Estou em tempos de resgate e o debate da condição feminina na sociedade e de suas características formaram-se ainda mais importantes para mim. Meu livro ainda não escrito tem uma heroína que consegue alcançar seus objetivos por meio da sua delicadeza. Algo que percebi somente agora ao escrever este post.
Como parte desta reflexão terminei de ler um livro que me trouxe uma contribuição importante para meu avanço nesta investigação, o qual compartilho com vocês abaixo.

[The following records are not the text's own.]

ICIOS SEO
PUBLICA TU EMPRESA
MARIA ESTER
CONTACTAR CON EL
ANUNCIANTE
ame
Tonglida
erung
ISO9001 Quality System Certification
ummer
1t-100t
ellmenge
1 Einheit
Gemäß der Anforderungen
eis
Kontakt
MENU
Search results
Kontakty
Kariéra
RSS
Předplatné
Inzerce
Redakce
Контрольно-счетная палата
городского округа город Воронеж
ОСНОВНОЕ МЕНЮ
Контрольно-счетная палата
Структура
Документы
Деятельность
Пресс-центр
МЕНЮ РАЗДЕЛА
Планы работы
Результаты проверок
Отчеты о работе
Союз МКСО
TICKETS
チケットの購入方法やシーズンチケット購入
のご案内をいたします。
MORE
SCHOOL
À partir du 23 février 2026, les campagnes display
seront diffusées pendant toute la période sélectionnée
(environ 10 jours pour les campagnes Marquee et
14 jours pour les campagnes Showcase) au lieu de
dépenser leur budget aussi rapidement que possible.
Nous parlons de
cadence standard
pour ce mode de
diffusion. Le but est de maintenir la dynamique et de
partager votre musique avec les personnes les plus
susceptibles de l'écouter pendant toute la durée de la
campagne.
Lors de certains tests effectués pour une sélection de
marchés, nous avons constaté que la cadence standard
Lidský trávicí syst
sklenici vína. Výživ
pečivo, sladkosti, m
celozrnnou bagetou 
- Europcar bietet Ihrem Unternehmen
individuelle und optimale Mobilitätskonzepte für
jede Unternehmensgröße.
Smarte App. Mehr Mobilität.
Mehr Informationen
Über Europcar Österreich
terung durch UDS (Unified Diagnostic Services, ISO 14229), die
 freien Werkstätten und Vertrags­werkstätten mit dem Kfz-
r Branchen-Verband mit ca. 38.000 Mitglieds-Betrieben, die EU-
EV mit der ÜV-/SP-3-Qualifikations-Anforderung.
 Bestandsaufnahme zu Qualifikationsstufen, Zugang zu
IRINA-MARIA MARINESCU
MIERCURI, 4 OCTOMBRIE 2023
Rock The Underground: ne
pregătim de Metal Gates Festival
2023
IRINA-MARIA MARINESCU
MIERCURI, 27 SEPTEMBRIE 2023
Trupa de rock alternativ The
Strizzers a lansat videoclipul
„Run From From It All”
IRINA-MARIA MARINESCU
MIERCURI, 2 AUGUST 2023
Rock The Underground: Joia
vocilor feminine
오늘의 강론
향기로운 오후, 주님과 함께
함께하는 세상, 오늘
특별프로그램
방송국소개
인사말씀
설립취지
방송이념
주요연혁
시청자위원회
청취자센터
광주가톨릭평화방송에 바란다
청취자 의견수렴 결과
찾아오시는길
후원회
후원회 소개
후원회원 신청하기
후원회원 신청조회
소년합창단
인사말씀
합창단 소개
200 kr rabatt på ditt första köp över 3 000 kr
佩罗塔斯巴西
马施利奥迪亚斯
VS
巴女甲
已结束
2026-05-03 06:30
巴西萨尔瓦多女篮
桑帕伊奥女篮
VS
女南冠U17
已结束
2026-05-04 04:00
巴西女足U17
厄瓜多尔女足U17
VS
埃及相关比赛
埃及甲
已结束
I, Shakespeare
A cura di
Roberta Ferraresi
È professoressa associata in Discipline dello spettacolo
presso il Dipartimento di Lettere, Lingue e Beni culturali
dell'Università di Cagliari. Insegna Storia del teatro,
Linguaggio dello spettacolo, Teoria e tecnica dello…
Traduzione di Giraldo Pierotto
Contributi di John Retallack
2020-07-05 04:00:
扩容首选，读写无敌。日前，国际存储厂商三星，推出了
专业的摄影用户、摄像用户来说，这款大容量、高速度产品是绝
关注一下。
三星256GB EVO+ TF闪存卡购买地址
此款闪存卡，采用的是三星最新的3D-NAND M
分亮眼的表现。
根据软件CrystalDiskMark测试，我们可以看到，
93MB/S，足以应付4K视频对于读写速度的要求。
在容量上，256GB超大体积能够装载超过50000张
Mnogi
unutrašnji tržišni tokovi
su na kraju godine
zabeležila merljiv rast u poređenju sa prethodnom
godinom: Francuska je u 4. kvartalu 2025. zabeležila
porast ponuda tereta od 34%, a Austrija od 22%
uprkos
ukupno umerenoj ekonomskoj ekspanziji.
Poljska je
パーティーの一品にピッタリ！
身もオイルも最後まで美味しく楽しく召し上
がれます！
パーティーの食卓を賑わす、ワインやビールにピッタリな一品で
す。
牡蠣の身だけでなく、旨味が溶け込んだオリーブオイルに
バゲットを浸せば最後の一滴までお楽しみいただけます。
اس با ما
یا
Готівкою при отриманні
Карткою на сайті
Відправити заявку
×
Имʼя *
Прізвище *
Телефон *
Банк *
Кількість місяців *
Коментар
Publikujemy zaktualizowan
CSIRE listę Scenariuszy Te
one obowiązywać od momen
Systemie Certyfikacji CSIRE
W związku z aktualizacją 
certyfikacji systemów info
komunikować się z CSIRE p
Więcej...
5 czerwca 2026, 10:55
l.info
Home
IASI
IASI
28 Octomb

"Às vezes, é preciso adotar o vestuário masculino para se para se poupar, se a mulher pretende ir a luta no mundo e afirmar seus valores femininos. Penso em Rosalind, heroína de Como gostais, de Shakespeare. Ela precisou se disfarçar para escapar aos maléficos desígnios do duque que havia destronado seu pai, e escolheu continuar disfarçada para verificar até que ponto era verdadeiro o amor de Orlando, em vez de seduzí-lo aceitando as projeções femininas que ele fazia. Se a mulher se disfarça de homem, pode verificar como seu possível amor se comporta consigo, como amigo, e também como é visto seu trabalho pela cultura, quando não se lha aplicam projeções coletivas. [...] Embora a mim pareça necessário este passo no caminho da libertação das mulheres, sinto que agora é chegado o momento de usarem suas próprias vestimentas e de falarem segundo sua sabedoria e força femininas. O feminino - o que é? Não acho que possamos definí-lo, entretanto podemos experimentá-lo e, a partir desta experiência, tentar expressá-lo através de símbolos e imagens, formas de arte por meio das quais possamos estar no mistério daquela experiência e, não obstante, conseguir traduzí-la em palavra.